• [PASSAGE FOR REVIEW]
====================
I found a weary Hubs at the gate, a little earlier than we agreed – but I had to go out and buy a sugary drink and some water. Man, I was so thirsty and my energy was used up. I drank a huge sized coke, something I rarely ever drink – and loved every bit of it. We were on board our 3.30pm Vistadome train to Cuzco – both agreeing to order room service and watch a movie in a our room. We were knackered, well and truly spent.
We had changed hotels in Cuzco to one that was 4-star, yet cheaper, and 100 times nicer. Just what the doctor had ordered.
Back in Cuzco
Cuzco is an ok city – clean enough with a pretty main square, but for some reason, it just wasn’t doing it for me. We had to wait two more days in Cuzco to catch the luxury train to Puno on the edge of Lake Titicaca in the south of Peru, and I was over Cuzco. I spent a lot of time having siestas, and hanging in the hotel.
====================
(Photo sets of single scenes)
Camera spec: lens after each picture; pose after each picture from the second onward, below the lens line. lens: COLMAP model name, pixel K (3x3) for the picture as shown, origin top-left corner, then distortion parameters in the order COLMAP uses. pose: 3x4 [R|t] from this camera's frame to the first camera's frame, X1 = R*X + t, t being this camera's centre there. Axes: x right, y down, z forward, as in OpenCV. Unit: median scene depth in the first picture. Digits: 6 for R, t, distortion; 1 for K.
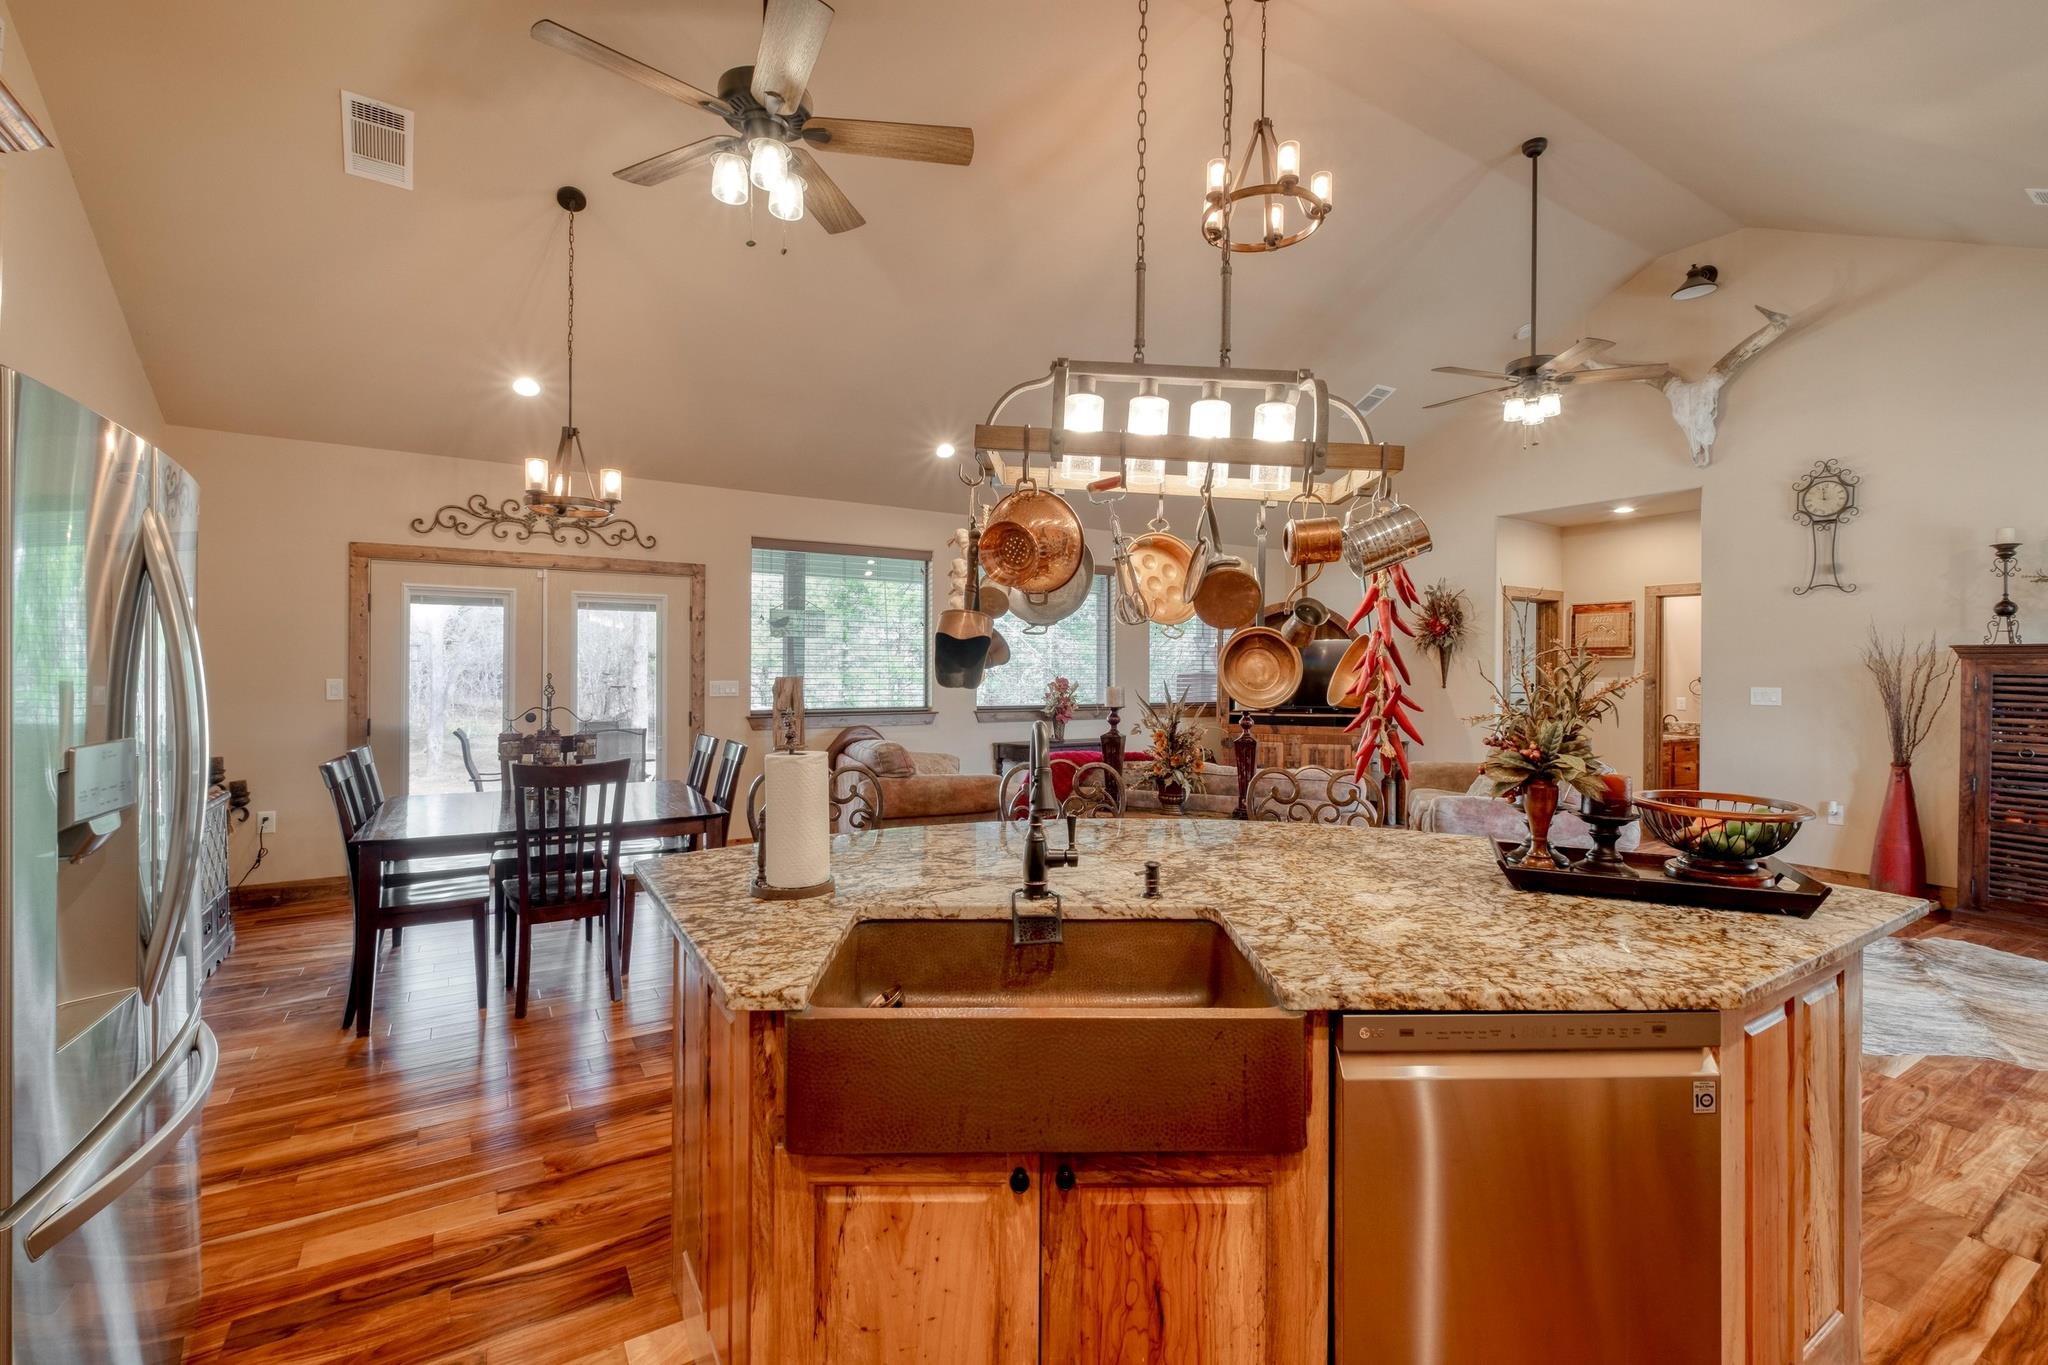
lens RADIAL K [[898.8, 0, 1017.2], [0, 898.8, 677.1], [0, 0, 1]] dist [0.007693, -0.002347]
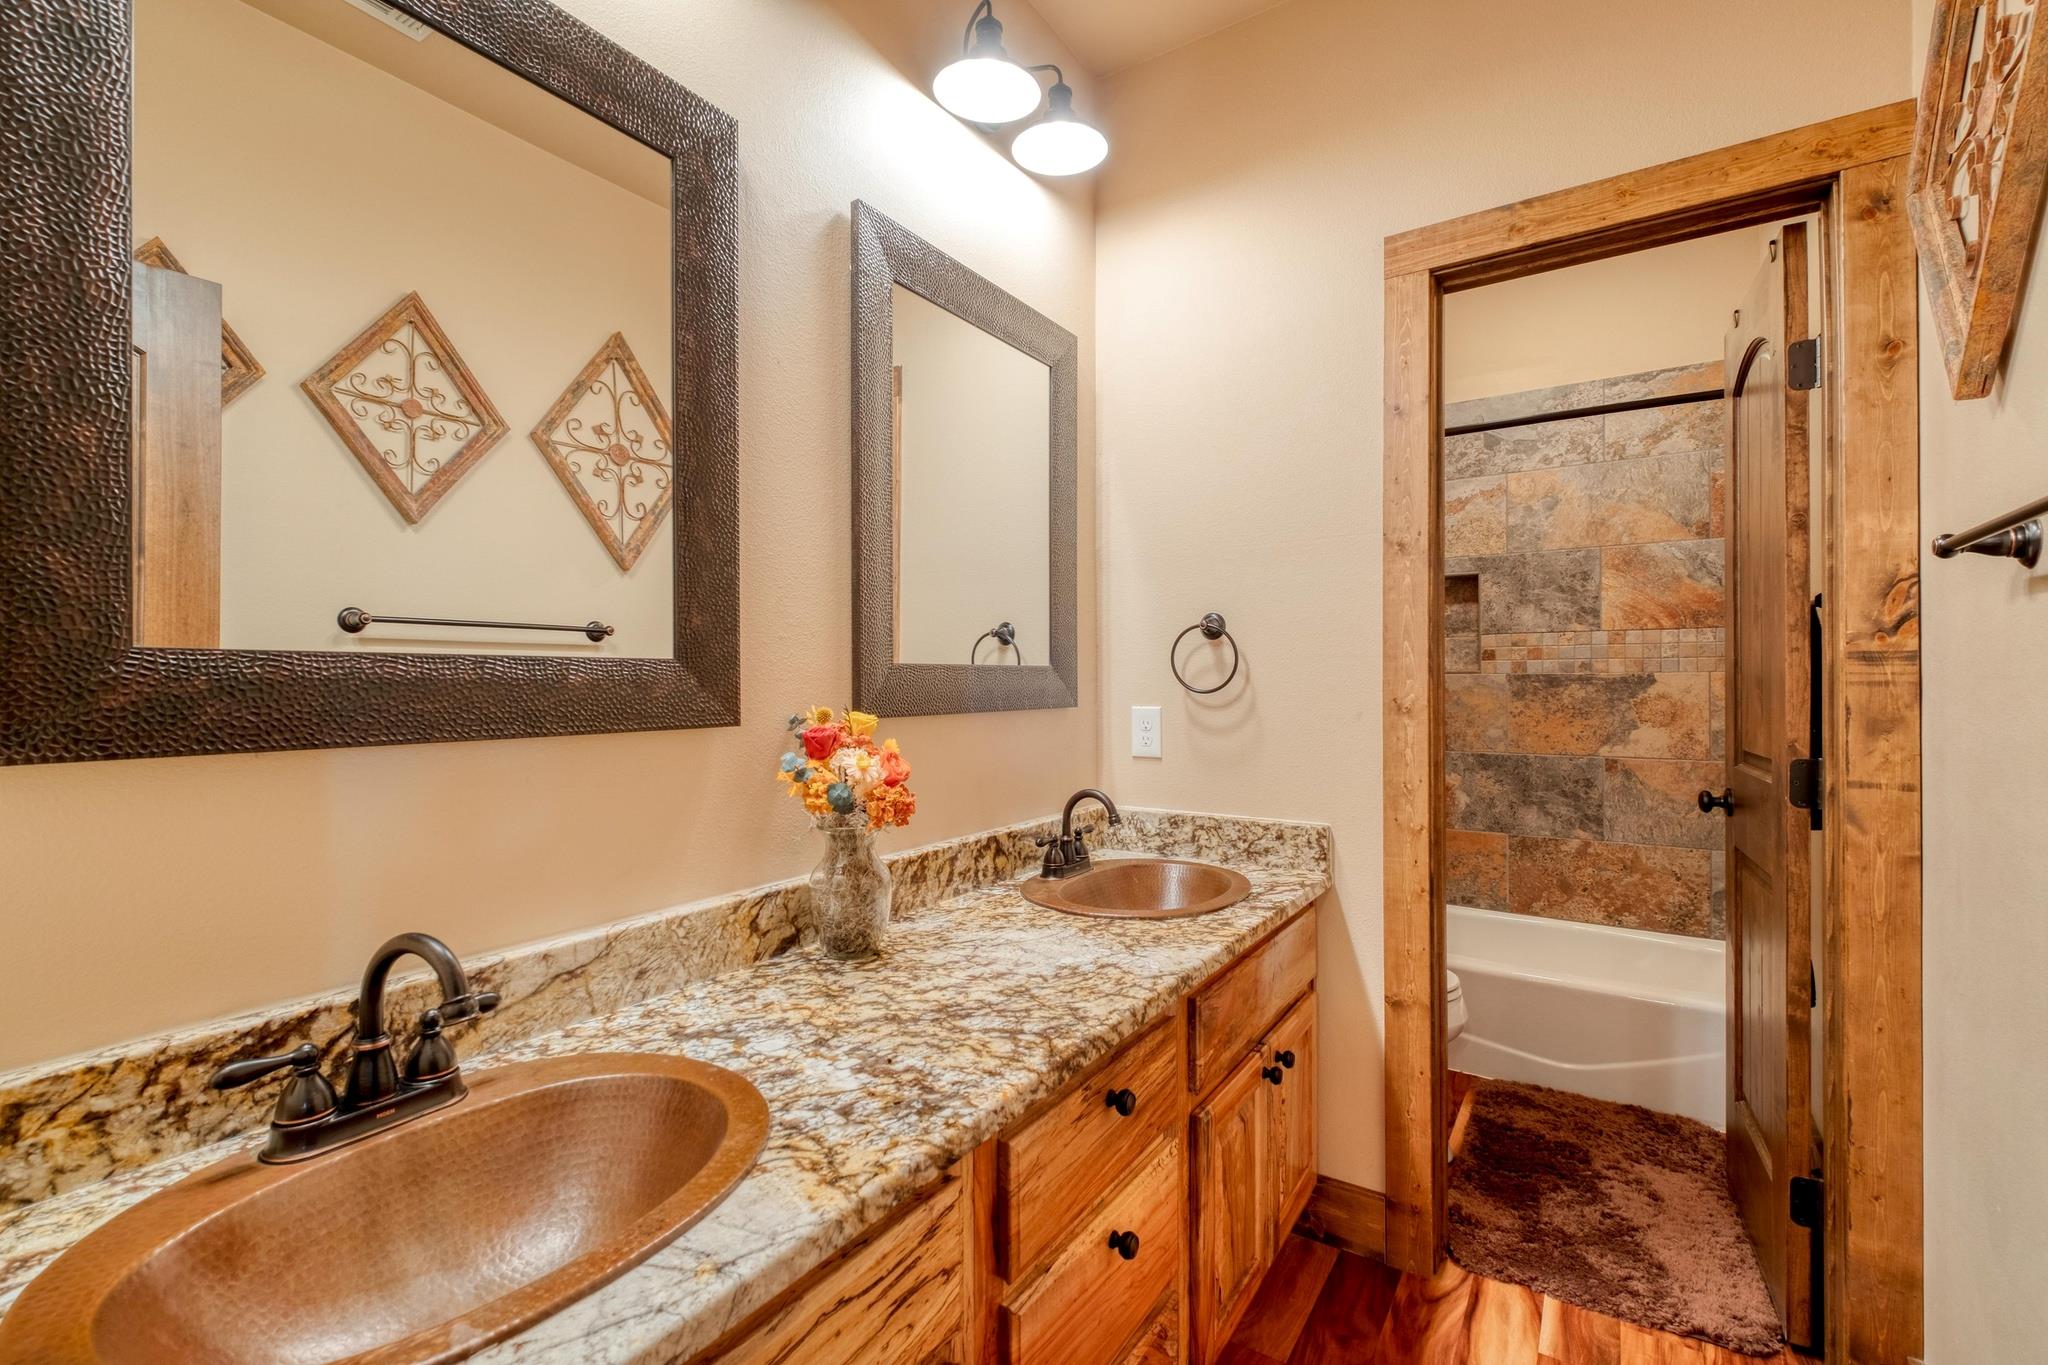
lens RADIAL K [[898.8, 0, 1015.6], [0, 898.8, 677.7], [0, 0, 1]] dist [0.007693, -0.002347]
pose [[0.914431, -0.007770, 0.404667, 0.631419], [0.009230, 0.999956, -0.001658, 0.018876], [-0.404637, 0.005251, 0.914462, 0.869146]]
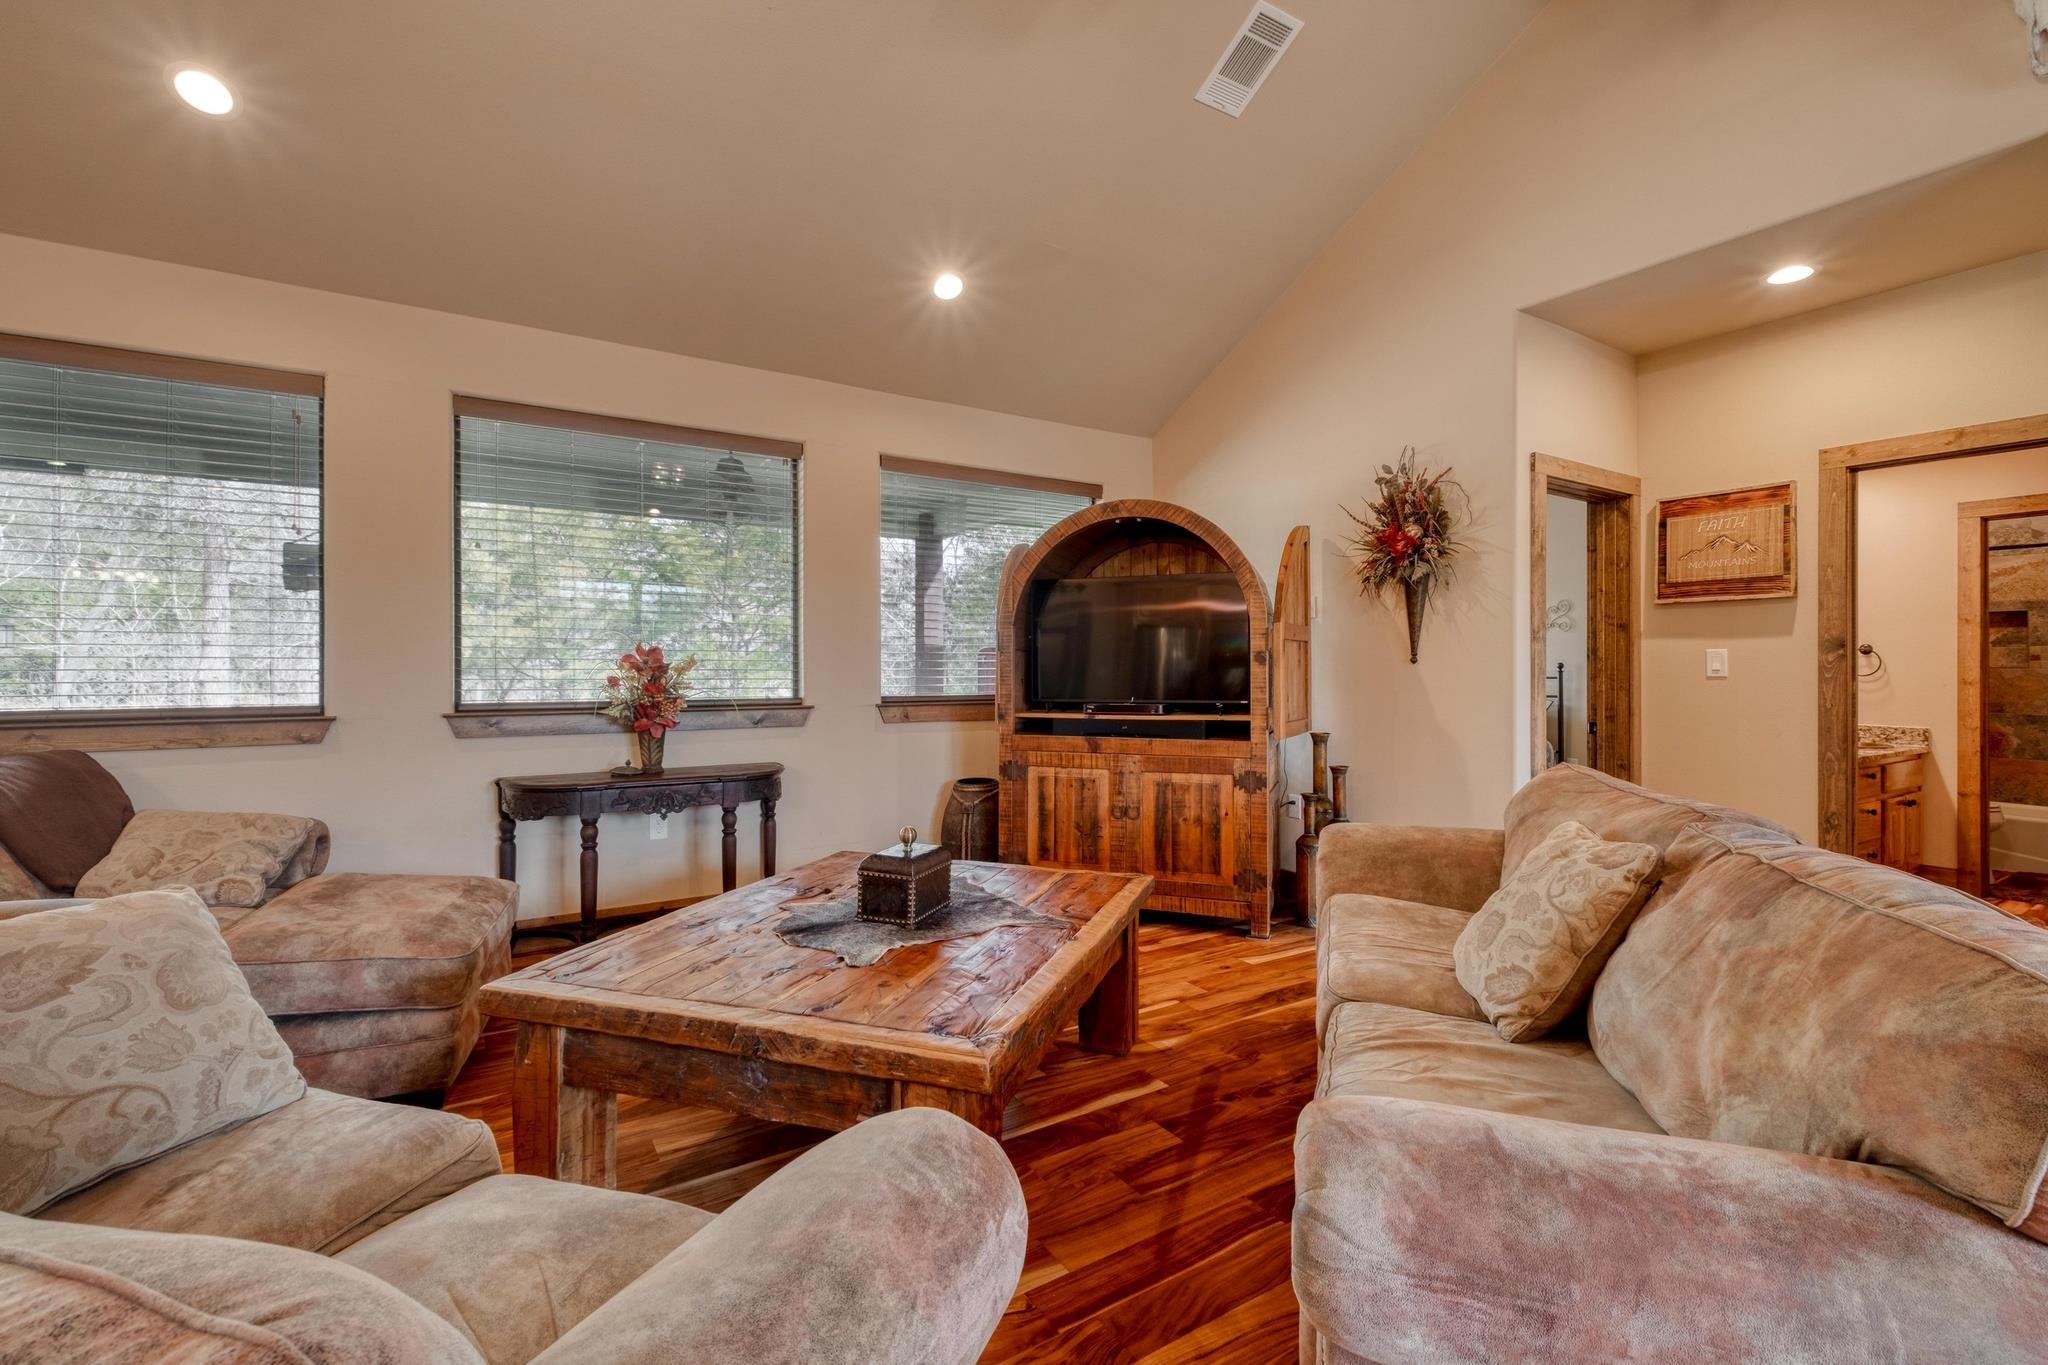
lens RADIAL K [[898.8, 0, 1020.7], [0, 898.8, 669.6], [0, 0, 1]] dist [0.007693, -0.002347]
pose [[0.999923, -0.005224, 0.011276, 0.260726], [0.005247, 0.999984, -0.002000, 0.016990], [-0.011265, 0.002059, 0.999934, 0.522309]]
====================
• [BRIEF 1]
Answer these questions using the Cuzco travel passage.
(a) At what time did the Vistadome train to Cuzco leave?
(b) What star rating did the new hotel in Cuzco have?
(c) Where is Puno located?
• [BRIEF 2] Update the Cuzco travel passage by writing it again from "Back in Cuzco" up to and including "in the hotel.", with "siestas" changed to "naps".

• [WORKED SOLUTION 1]
(a) 3.30pm
(b) 4-star
(c) On the edge of Lake Titicaca in the south of Peru

• [WORKED SOLUTION 2]
Back in Cuzco
Cuzco is an ok city – clean enough with a pretty main square, but for some reason, it just wasn’t doing it for me. We had to wait two more days in Cuzco to catch the luxury train to Puno on the edge of Lake Titicaca in the south of Peru, and I was over Cuzco. I spent a lot of time having naps, and hanging in the hotel.